El'an Irak'ta bir vilâyet olan Musul şehrinde iki gözleri de kör bir hafız her sabah seher vakti minareye çıkar sala okurdu. Bir gece rüyasında nehir kenarında çamaşır yıkayan bir kadın görüp yanına, yaklaşarak:
— Bu yıkadığınız çamaşırlar kimindir? diye sordu.
Nur yüzlü o mübarek kadın:
— Bunlar her sabah benim oğullarıma salat-ü selâm okuyan zatındır, buyurdu.
Bu sefer Hafız Osman:
— Sizin oğlunuz kimdir? dedi.
O:
— Benim oğullarım Kerbelâda şehîd olan Hüseyin'dir, deyince karşısındakinin Sallallahü Aleyhi ve Sellem Efendimizin kızı Fâtıma (r.a.) olduğunu anlayıp ellerine sarıldı:
— Şefaat ya Resûlüllahın kızı! diyerek ondan yardım diledi. Hazreti Fâtıma (r.a.) onun gözlerini mübarek parmakları ile sıvazlayıp
— Haydi kurtuldun!, müjdesini vererek memnuniyetini izhar etti.

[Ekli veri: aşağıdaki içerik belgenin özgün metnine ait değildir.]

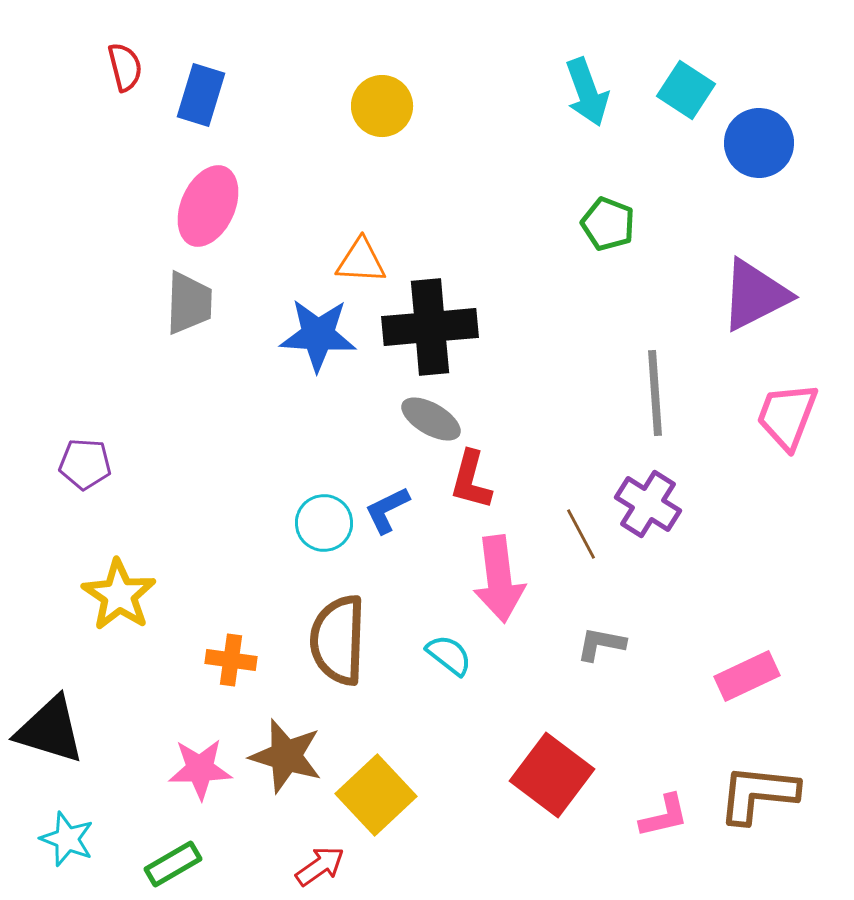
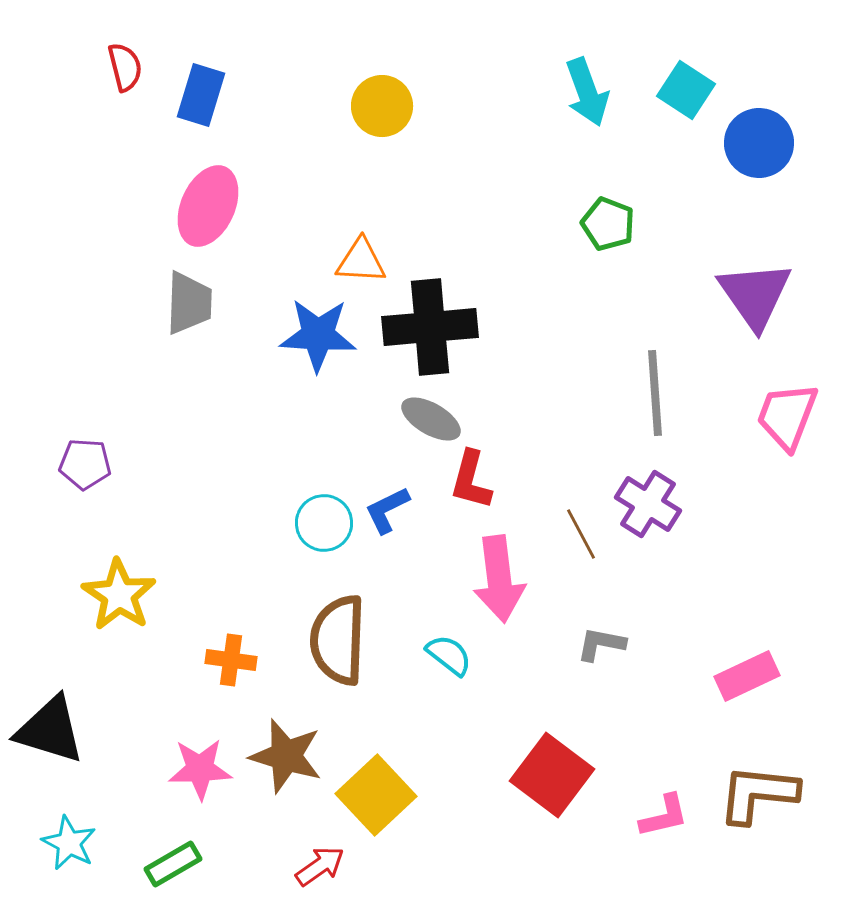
purple triangle: rotated 38 degrees counterclockwise
cyan star: moved 2 px right, 4 px down; rotated 6 degrees clockwise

Bu heyecan ile uykudan uyanan Hafız Osman, iki gözlerinin de görmeye başladığını anlayıp çok sevindi. Hemen abdest aldı, iki rek'at namaz kıldı ve doğru minareye çıkarak Musul halkına, şöyle seslendi:
— Ey ahalî! Gelin görün. Resûllallaha ve onun âline okuduğum salâ'dan dolayı Allah bana gözlerimi ihsan etti. İnşallah ahirette de on-ların şefaatini nasip eder, dedi ve salasını okumaya devam etti.